Zizheng Pan · Answer 1 · Fri May 13 2022 10:47:26 GMT+0800 (China Standard Time)

Hi @JJJTF, thanks for your interest! Could you please be more specific on from which model that you cannot reproduce the results? And also your experiment settings, e.g. number of GPUs, hyperparameters like learning rate and batch size. If you follow the default hyperparameter settings in this repo, you should get the similar results.

J_JJ · Answer 2 · Thu May 19 2022 15:13:21 GMT+0800 (China Standard Time)

my experiment settings is hvt-s-1.json file and cuda:0,1, others is default.

Zizheng Pan · Answer 3 · Thu May 19 2022 19:34:21 GMT+0800 (China Standard Time)

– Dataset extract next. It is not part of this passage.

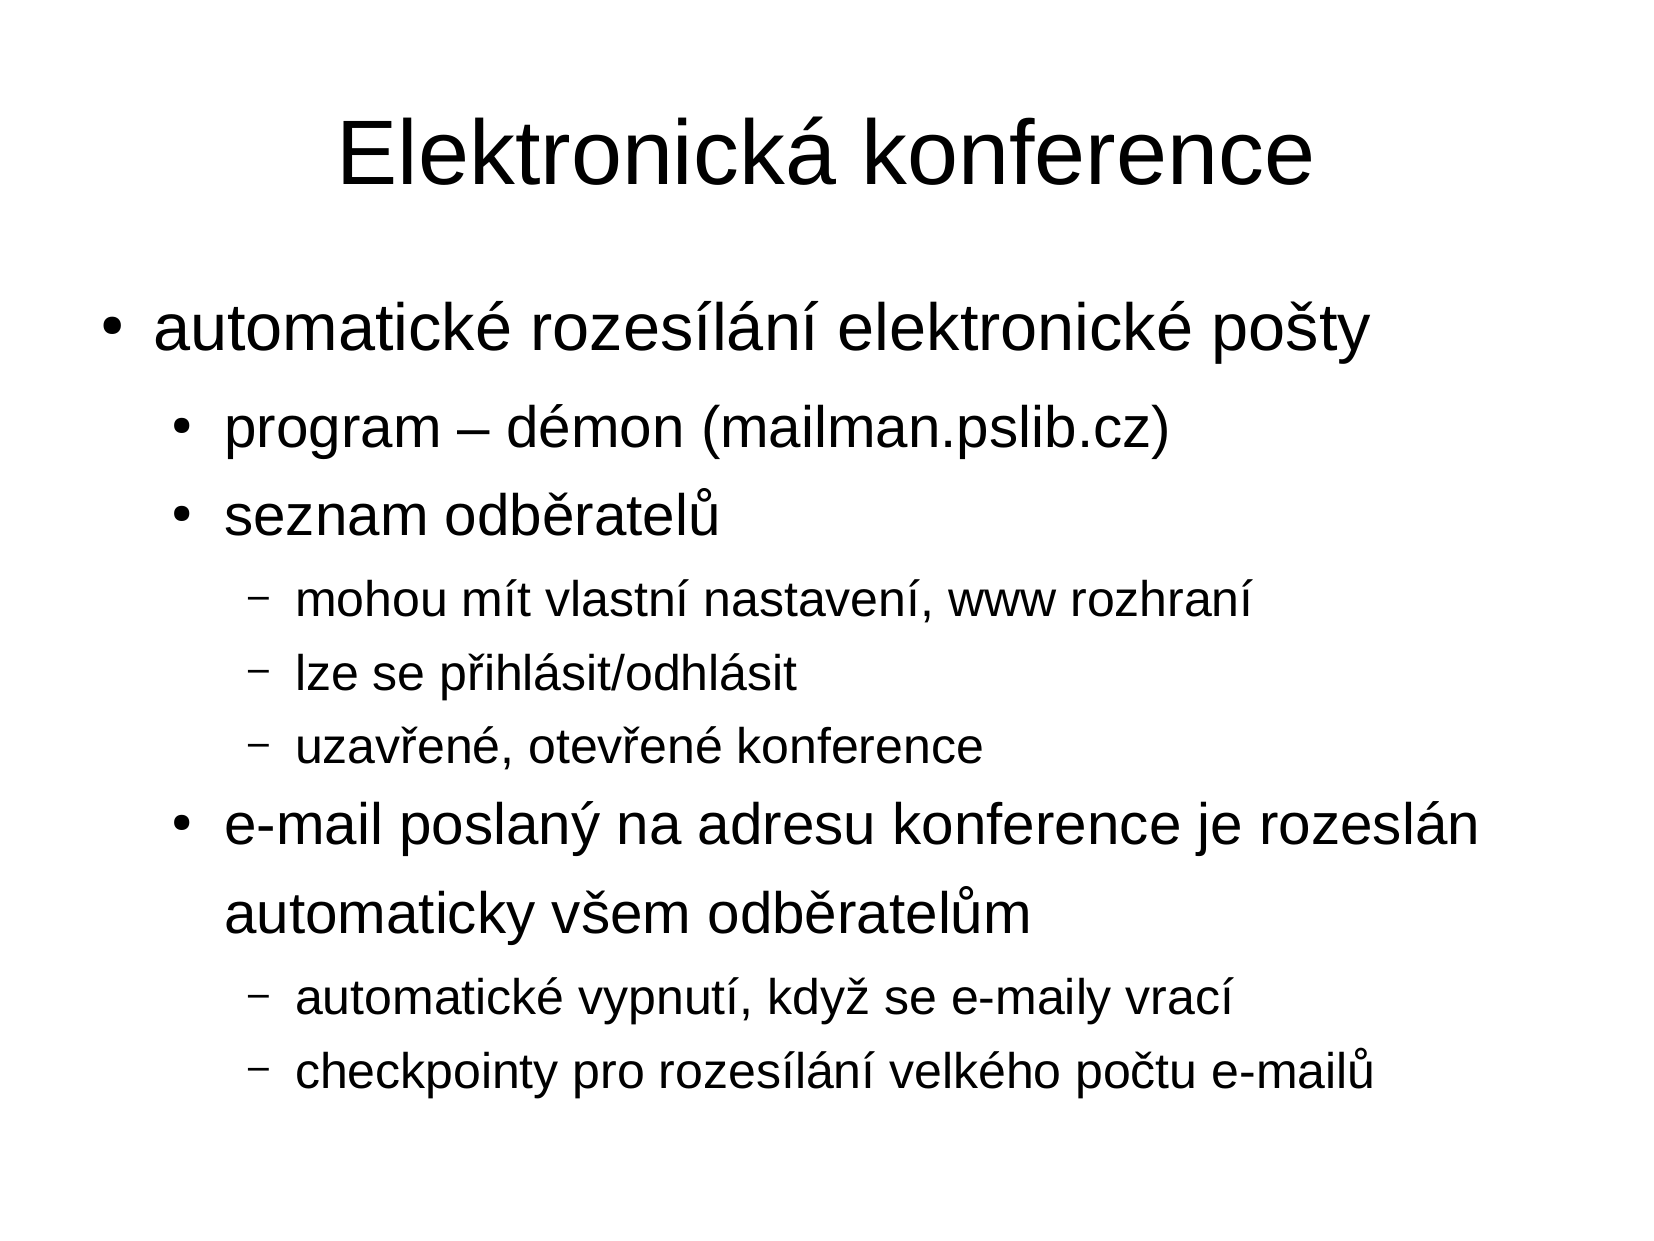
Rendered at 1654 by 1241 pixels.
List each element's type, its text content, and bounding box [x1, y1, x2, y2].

list automatické rozesílání elektronické pošty program – démon (mailman.pslib.cz) seznam odběratelů mohou mít vlastní nastavení, www rozhraní lze se přihlásit/odhlásit uzavřené, otevřené konference e-mail poslaný na adresu konference je rozeslán automaticky všem odběratelům automatické vypnutí, když se e-maily vrací checkpointy pro rozesílání velkého počtu e-mailů [82, 290, 1571, 1211]
title Elektronická konference [82, 49, 1571, 257]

Hi @JJJTF, I just trained this model on 2 V100 GPUs. My python environment has PyTorch 1.7.1 and CUDA 10.1. Without modifying any code in this repo, I got the final accuracy of 73.68% by using the following commands for training,

python -m torch.distributed.launch --nproc_per_node=2 --use_env main.py --config config/hvt-s-1.json --data-set CIFAR --data-path [path/to/cifar100]

Note that your final result could be slightly different based on your environment, but ideally it should not be significantly lower, i.e. 57% is not normal. It would be better if you can double-check your code.

Here is the training log for your reference: all_logs.txt

J_JJ · Answer 4 · Fri May 20 2022 09:02:36 GMT+0800 (China Standard Time)

Thank you very much for your timely answer to each question. I will run again according to your all_logs.txt parameter.